Page excerpt
▼▼▼

A Premier on Diffusion
Sources
This entire guide mostly references MIT's lecture notes, and thus might differ from how other literature formuate things.
For example, since flow could be thought of as a special case for diffusion, I'll be referring to both as "diffusion" here.
As mentioned in #what is a model, generative models can be formalized as models that allow us to sample from the data's underlying probability distribution \(p_\text{data}.\) Diffusion is the latest development.
Motivation for Diffusion
Recall from #the issue in modeling \(p_\text{data}\) that we trained a neural network \(\text{NN}(\text{Input}),\) and use \(\frac{e^{-\text{NN}(\text{Input})}}Z\) as our output to (1) force our outputs be positive since probabilities should be positive, and (2) force that the sum of all possible outputs be 1 since it's guaranteed for there being an outcome to any event.
The issue lies in \(Z\) being hard to calculate. Remedies have been designed, yet all come with undesirable downsides. Diffusion solves these issues, specifically:
- Diffusion doesn't have to calculate nor approximate \(Z.\)

▲▲▲

Pose landmark coordinates:
▼▼▼

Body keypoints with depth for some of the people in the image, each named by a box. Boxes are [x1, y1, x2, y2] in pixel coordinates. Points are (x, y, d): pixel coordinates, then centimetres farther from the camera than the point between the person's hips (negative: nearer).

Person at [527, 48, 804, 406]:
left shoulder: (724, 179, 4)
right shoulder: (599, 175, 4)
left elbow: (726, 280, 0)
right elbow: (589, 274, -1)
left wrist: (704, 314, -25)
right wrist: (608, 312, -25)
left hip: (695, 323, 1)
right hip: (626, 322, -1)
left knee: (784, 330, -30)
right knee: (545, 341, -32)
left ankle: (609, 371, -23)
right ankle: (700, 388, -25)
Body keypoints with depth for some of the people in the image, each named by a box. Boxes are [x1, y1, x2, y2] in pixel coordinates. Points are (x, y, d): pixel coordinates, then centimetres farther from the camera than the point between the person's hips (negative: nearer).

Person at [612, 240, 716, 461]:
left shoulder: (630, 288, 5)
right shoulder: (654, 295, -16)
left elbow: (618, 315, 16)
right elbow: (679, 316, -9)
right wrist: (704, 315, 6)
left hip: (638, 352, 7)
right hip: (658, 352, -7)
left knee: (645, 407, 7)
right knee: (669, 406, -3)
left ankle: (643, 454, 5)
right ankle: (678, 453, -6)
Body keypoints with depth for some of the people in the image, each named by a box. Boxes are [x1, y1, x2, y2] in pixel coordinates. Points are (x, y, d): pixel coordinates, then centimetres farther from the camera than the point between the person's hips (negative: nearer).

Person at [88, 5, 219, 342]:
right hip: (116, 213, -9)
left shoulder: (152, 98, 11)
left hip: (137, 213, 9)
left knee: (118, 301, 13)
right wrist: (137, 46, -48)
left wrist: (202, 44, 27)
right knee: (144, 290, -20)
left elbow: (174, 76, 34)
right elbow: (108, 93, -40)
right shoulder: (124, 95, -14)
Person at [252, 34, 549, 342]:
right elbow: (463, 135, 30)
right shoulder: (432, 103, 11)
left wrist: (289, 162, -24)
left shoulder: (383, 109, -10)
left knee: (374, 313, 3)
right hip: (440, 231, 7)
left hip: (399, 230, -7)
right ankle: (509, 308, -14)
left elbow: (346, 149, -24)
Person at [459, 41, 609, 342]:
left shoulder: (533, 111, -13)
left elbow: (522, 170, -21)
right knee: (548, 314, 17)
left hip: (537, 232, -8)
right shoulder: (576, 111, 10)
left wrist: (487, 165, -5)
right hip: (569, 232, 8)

▲▲▲
▼▼▼

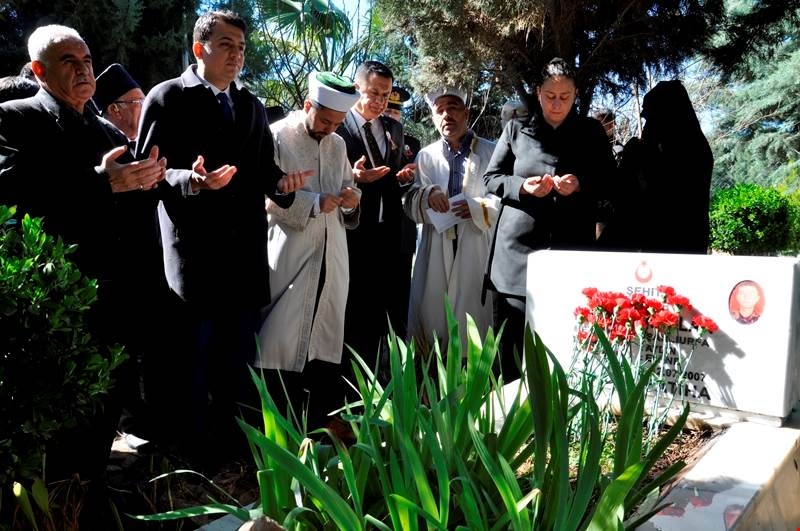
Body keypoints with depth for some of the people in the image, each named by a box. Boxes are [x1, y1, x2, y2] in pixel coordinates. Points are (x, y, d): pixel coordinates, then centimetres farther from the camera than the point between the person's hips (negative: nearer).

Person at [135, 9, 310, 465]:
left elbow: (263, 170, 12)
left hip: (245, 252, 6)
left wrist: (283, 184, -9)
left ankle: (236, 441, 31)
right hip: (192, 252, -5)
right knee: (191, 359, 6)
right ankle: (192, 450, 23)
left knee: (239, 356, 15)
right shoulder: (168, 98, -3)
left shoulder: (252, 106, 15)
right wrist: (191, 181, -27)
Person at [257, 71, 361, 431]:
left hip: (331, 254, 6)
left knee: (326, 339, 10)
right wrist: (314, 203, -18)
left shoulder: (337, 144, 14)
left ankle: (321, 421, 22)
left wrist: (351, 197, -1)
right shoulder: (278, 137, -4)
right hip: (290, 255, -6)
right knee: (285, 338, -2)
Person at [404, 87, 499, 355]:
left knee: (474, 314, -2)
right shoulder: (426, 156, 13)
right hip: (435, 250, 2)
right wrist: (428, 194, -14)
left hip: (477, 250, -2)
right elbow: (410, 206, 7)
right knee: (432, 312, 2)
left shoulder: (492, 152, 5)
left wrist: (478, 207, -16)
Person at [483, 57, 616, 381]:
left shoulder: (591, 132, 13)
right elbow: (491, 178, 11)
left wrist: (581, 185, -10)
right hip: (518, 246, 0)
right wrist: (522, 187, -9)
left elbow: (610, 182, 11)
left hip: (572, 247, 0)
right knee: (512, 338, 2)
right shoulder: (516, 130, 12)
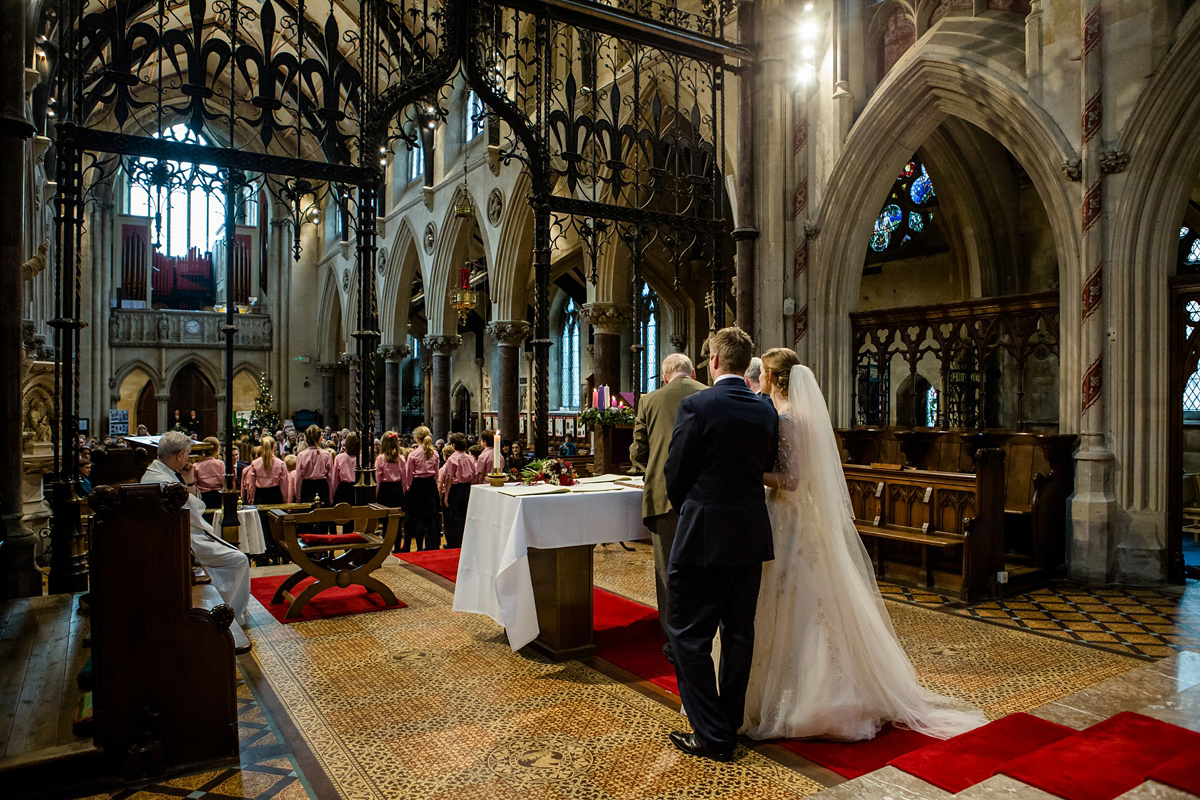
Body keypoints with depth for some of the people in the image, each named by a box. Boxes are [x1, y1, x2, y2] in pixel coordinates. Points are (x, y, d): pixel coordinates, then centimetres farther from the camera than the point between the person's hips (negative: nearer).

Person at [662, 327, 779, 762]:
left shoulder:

▲▲▲

What is being asked
Reproduce verbatim the stretch of the page on diffusion from "A Premier on" through "literature formuate things.".

Solution for this exercise
A Premier on Diffusion
Sources
This entire guide mostly references MIT's lecture notes, and thus might differ from how other literature formuate things.